* About this exercise
Of all the lines below, return only those starting with the line holding "Arimi aria marimite" and going on through the line holding "Wahanda muhia, handa", exactly as written.
═══ Material shown
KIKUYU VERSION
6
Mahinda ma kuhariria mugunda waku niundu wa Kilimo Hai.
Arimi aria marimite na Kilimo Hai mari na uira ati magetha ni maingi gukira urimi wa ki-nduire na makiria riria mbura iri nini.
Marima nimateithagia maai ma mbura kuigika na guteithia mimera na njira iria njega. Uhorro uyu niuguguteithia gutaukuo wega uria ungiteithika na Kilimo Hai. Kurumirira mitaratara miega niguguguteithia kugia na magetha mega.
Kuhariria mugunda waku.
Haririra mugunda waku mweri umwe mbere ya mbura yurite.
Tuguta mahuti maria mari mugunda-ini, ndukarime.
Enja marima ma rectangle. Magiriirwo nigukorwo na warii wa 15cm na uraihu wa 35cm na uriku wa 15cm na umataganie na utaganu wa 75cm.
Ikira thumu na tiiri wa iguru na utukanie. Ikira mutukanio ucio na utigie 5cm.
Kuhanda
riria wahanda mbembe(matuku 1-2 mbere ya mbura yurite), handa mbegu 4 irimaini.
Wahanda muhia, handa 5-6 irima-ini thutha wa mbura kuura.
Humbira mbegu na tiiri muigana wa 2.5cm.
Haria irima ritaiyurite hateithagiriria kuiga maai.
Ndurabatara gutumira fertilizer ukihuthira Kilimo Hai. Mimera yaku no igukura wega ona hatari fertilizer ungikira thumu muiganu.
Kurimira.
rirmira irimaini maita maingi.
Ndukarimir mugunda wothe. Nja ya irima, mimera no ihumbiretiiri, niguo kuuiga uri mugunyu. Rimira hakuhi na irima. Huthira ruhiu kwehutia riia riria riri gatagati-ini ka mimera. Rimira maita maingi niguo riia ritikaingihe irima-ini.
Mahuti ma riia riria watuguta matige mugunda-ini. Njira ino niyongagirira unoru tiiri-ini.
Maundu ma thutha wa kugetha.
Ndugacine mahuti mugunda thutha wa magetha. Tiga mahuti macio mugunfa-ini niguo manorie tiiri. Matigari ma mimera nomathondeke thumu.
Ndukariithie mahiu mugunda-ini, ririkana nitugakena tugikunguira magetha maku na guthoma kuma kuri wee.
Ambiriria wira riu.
══════
═══ Material shown
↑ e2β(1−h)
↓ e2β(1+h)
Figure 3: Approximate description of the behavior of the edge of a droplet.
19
══════
═══ Material shown
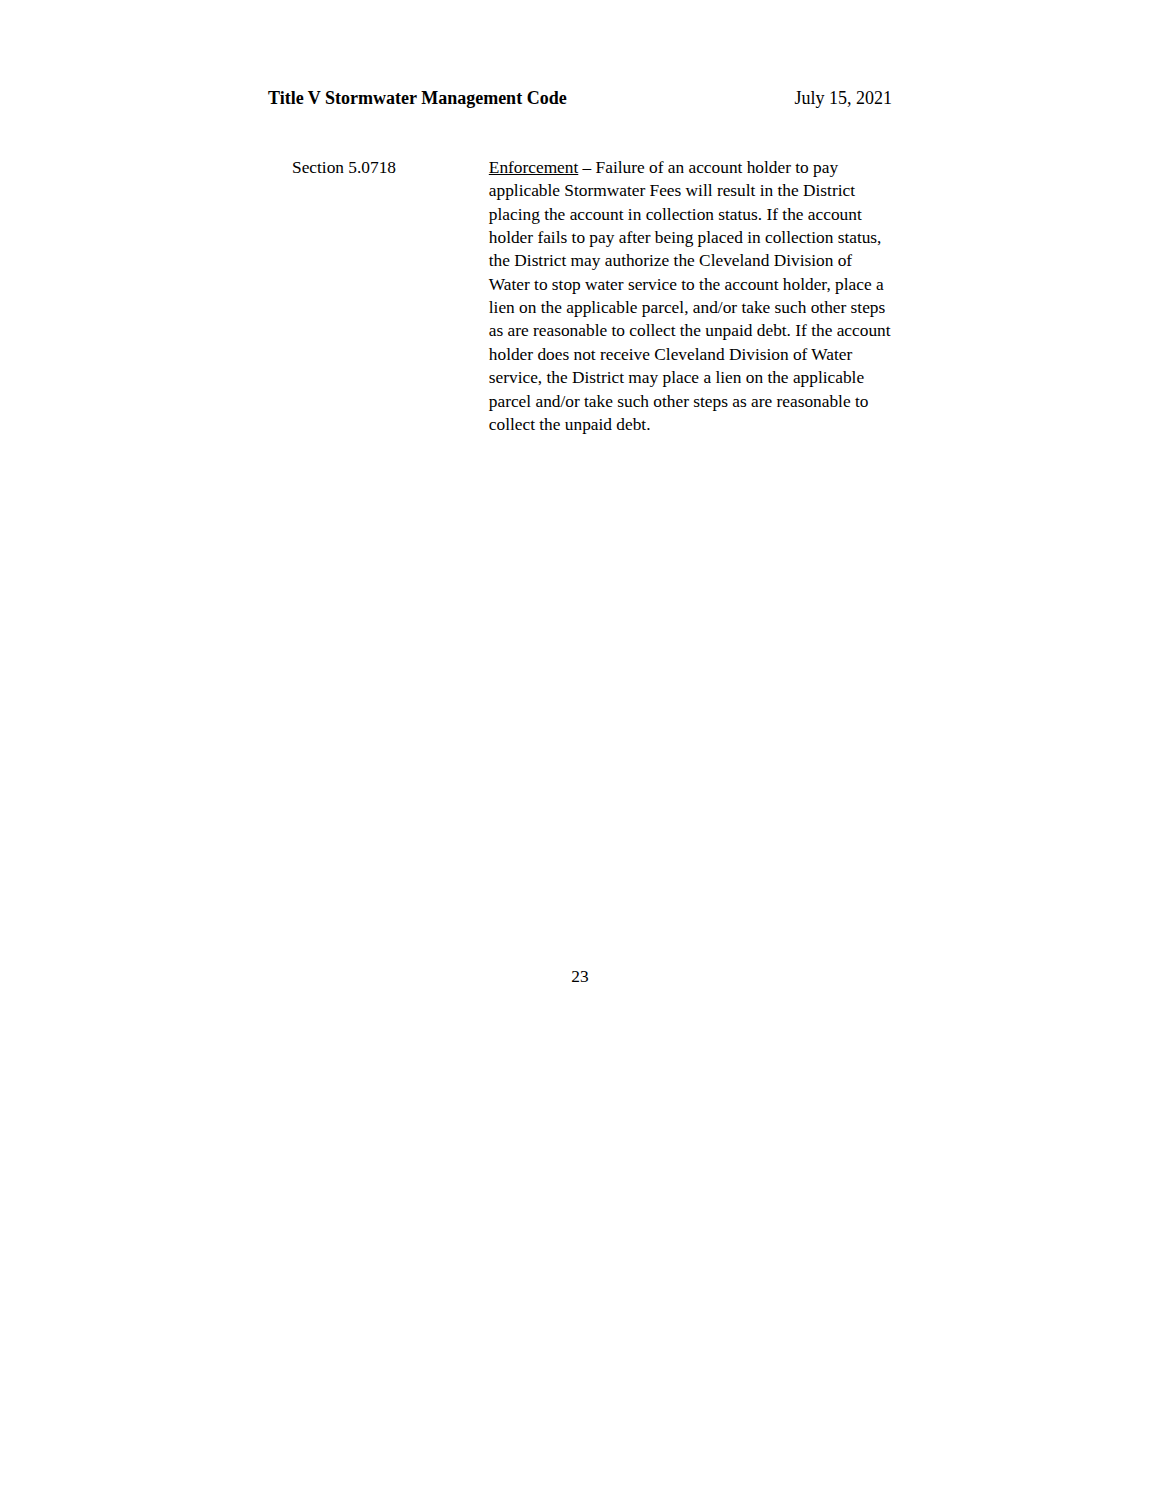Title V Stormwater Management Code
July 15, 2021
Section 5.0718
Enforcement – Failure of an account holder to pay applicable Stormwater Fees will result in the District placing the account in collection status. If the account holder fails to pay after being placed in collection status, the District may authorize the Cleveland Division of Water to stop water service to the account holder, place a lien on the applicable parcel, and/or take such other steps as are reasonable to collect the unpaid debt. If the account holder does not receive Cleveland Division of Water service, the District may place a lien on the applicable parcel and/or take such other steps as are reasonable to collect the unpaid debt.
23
══════
* Output
Arimi aria marimite na Kilimo Hai mari na uira ati magetha ni maingi gukira urimi wa ki-nduire na makiria riria mbura iri nini.
Marima nimateithagia maai ma mbura kuigika na guteithia mimera na njira iria njega. Uhorro uyu niuguguteithia gutaukuo wega uria ungiteithika na Kilimo Hai. Kurumirira mitaratara miega niguguguteithia kugia na magetha mega.
Kuhariria mugunda waku.
Haririra mugunda waku mweri umwe mbere ya mbura yurite.
Tuguta mahuti maria mari mugunda-ini, ndukarime.
Enja marima ma rectangle. Magiriirwo nigukorwo na warii wa 15cm na uraihu wa 35cm na uriku wa 15cm na umataganie na utaganu wa 75cm.
Ikira thumu na tiiri wa iguru na utukanie. Ikira mutukanio ucio na utigie 5cm.
Kuhanda
riria wahanda mbembe(matuku 1-2 mbere ya mbura yurite), handa mbegu 4 irimaini.
Wahanda muhia, handa 5-6 irima-ini thutha wa mbura kuura.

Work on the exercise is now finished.